═════ GEZEIGTER TEXTAUSZUG
1. Einleitung und Parteien

Das vorliegende Urteil des Schweizerischen Bundesgerichts (II. öffentlich-rechtliche Abteilung) vom 18. November 2025 mit der Referenz 2C_378/2025 befasst sich mit der Frage der Parteientschädigung für eine Partei, die sich in einem kantonalen Verfahren selbst vertreten hat. Beschwerdeführerin ist die Gesellschaft A.__ SA (nachfolgend: die Gesellschaft), die eine Entschädigung für ihre Prozesskosten im Zusammenhang mit einem erfolgreich abgeschlossenen kantonalen Beschwerdeverfahren begehrte. Die Vorinstanz, die Cour de justice des Kantons Genf (nachfolgend: die Cour de justice), hatte eine solche Entschädigung verweigert.

2. Sachverhalt und Verfahrensgeschichte

  • Ausgangsentscheid: Am 17. März 2025 hatte das Amt für Arbeitsinspektion und Arbeitsbeziehungen des Kantons Genf (nachfolgend: das Kantonsamt) die Gesellschaft A.__ SA für 20 Monate von zukünftigen öffentlichen Ausschreibungen auf kommunaler, kantonaler und eidgenössischer Ebene ausgeschlossen. Dies erfolgte gestützt auf die eidgenössische Gesetzgebung zur Bekämpfung der Schwarzarbeit (Art. 105 Abs. 2 LTN).
══════════
═════ ENTNOMMENES MATERIAL
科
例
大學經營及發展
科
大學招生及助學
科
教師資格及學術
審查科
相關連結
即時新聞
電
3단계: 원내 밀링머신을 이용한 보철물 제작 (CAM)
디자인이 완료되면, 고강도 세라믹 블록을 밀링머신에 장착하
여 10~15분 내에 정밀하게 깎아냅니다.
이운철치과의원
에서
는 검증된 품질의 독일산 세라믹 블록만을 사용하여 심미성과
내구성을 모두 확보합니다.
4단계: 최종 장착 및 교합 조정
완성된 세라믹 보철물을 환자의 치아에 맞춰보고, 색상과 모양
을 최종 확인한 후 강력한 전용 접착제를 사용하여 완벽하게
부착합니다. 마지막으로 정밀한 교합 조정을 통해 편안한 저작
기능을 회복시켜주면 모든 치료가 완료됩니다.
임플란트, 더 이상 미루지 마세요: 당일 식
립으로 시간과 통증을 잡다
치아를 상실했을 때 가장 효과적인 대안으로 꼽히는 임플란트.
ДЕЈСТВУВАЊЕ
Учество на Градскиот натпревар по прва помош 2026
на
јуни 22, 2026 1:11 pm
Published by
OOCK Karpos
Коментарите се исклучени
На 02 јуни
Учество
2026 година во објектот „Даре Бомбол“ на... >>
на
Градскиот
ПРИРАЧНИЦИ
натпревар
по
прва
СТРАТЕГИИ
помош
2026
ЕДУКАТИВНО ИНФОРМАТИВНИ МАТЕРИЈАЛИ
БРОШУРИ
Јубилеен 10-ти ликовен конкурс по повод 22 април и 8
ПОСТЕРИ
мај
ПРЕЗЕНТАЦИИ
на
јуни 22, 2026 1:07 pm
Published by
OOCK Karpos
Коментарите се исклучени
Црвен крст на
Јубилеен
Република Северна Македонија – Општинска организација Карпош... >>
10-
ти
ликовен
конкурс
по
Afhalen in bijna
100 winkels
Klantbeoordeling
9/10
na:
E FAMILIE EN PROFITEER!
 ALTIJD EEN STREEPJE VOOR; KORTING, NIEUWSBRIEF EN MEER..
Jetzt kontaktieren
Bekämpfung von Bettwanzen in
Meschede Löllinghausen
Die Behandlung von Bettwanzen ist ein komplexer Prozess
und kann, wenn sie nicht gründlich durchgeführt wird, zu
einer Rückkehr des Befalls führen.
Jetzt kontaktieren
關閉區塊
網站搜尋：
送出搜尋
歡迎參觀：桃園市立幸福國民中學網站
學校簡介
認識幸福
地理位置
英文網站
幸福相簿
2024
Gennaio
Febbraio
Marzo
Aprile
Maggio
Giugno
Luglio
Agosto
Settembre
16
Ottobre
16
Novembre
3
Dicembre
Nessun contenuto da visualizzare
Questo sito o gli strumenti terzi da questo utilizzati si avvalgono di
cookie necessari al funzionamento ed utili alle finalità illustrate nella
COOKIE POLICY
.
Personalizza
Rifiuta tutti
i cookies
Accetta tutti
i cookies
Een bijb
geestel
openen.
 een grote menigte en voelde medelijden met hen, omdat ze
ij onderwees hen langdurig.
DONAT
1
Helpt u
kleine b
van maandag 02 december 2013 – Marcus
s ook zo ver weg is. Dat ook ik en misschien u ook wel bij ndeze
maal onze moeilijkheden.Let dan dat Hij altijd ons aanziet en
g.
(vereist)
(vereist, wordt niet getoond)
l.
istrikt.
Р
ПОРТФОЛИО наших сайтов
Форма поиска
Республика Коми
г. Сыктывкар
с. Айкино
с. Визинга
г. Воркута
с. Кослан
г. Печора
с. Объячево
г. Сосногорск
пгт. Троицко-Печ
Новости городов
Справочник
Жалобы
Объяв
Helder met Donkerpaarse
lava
══════════
AUFGABE:
Prüfe, ob die folgenden Aussagen mit dem Textauszug über das Bundesgerichtsurteil zur Parteientschädigung übereinstimmen, und beantworte jede mit Ja oder Nein samt den entscheidenden Worten als wörtlichem Zitat.
1. Das Urteil des Bundesgerichts datiert vom 18. November 2025.
2. Die Cour de justice sprach der Gesellschaft eine Entschädigung für ihre Prozesskosten zu.
3. Das Kantonsamt schloss die Gesellschaft für 12 Monate von öffentlichen Ausschreibungen aus.

LÖSUNG:
1. Ja: „vom 18. November 2025“
2. Nein: „hatte eine solche Entschädigung verweigert“
3. Nein: „für 20 Monate von zukünftigen öffentlichen Ausschreibungen“